In the case of cross-linked polyethylene, the compounds are added before 
cross-linking. 
In addition to the compounds of the formula I, there can be added to the 
plastics also known stabilisers or co-stabilisers. These can be, e.g., 
antioxidants, light stabilisers or metal-deactivators; or co-stabilisers 
such as those of the phosphorous acid ester type. There can also be added 
other additives common in plastics technology, such as flameproofing 
agents, antistatic agents, plasticisers, lubricants, blowing agents, 
pigments, reinforcing substances or fillers. 
The invention therefore relates also to the plastics stabilised by the 
addition of 0.01 to 5 percent by weight of a compound of the formula I, 
which plastics can if required also contain known conventional additives. 

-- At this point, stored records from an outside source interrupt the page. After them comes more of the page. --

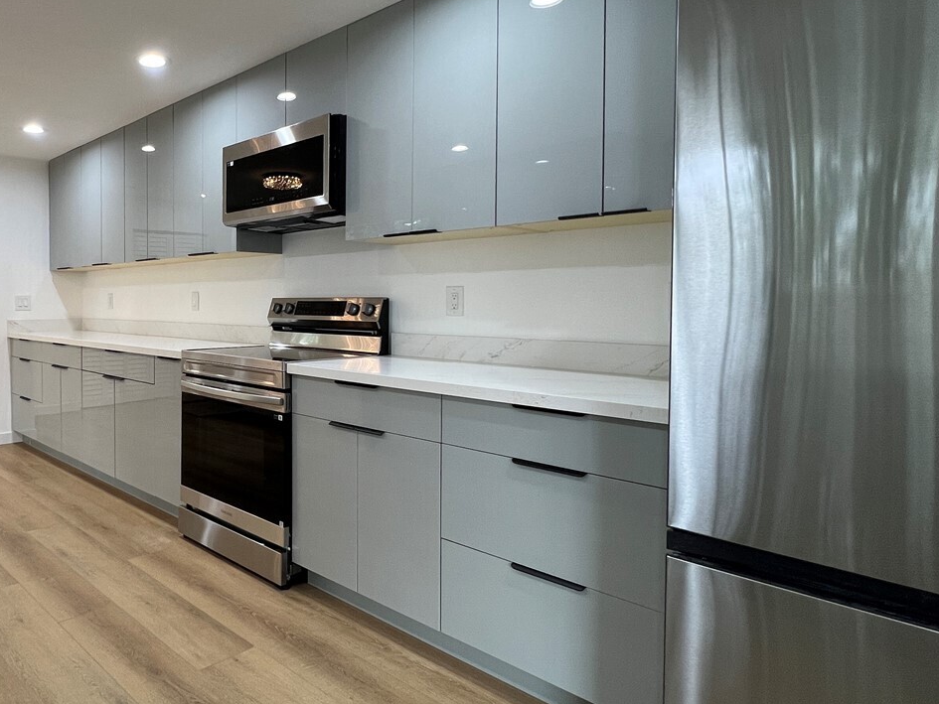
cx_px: 242
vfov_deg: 61.0
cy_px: 317
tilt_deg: -1.9
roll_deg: -0.4
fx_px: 597
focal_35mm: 22
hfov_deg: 71.5
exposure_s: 1/120
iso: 160
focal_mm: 1.57
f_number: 1.8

The plastics stabilised in this manner can be employed in the most varied 
forms, e.g. as sheet, fibres, tapes or profiles, or as binders for 
lacequers, adhesives or cements. 
The invention relates further to the compounds of the formula VIII and to 
their use as light stabilisers for plastics. The substrates, quantity 
ratios and processes of incorporation suitable for this purpose are the 
same as those for the use of the compounds of the formula I.